Saved data entries:
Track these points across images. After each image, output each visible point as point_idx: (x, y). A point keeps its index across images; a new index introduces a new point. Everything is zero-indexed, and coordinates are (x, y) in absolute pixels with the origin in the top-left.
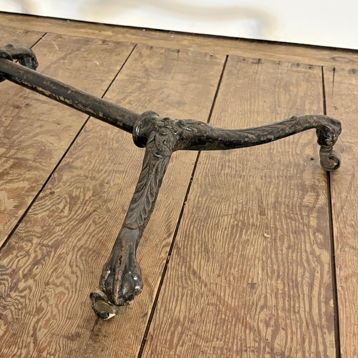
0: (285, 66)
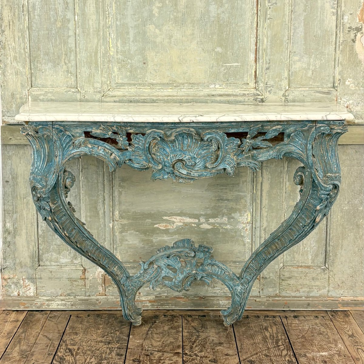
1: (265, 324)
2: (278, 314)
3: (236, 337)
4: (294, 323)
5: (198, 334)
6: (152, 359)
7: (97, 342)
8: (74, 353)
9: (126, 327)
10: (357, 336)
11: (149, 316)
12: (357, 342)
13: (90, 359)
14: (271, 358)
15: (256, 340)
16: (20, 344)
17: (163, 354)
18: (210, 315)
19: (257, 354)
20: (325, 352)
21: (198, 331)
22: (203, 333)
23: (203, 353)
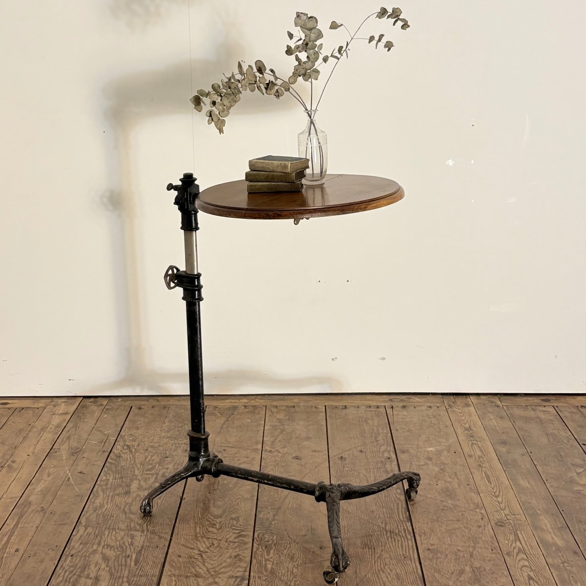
0: (363, 408)
1: (365, 416)
2: (383, 404)
4: (401, 414)
5: (282, 428)
6: (225, 456)
7: (161, 438)
8: (133, 450)
10: (475, 429)
11: (226, 407)
12: (472, 436)
13: (152, 456)
14: (367, 454)
15: (352, 434)
16: (69, 440)
17: (239, 451)
18: (300, 406)
19: (350, 450)
20: (432, 447)
21: (283, 424)
22: (288, 427)
23: (286, 449)
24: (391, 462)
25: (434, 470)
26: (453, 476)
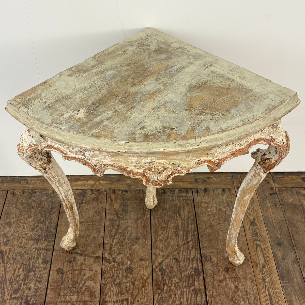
1: (179, 205)
2: (190, 187)
3: (152, 227)
4: (204, 201)
5: (118, 223)
6: (74, 268)
7: (27, 239)
8: (5, 261)
9: (55, 212)
10: (258, 224)
11: (78, 191)
12: (256, 234)
13: (19, 269)
14: (180, 264)
15: (169, 232)
17: (85, 260)
18: (132, 189)
19: (168, 257)
21: (119, 218)
22: (123, 221)
23: (121, 256)
24: (199, 275)
25: (231, 289)
26: (245, 297)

= What you will do =
Rewrite everything from the start of the rows down through the line containing "3: (236, 337)", substituting "upper-left" for "top-left" and changing nothing else. Leave the pictures out of your answer.

= Answer area =
Track these points across images. After each image, output each visible point as point_idx: (x, y). A point keeps its index across images; a new index introduces a new point. Everything is zero-indexed, and coordinates are (x, y) in absolute pixels with the origin in the upper-left.
0: (285, 66)
1: (265, 324)
2: (278, 314)
3: (236, 337)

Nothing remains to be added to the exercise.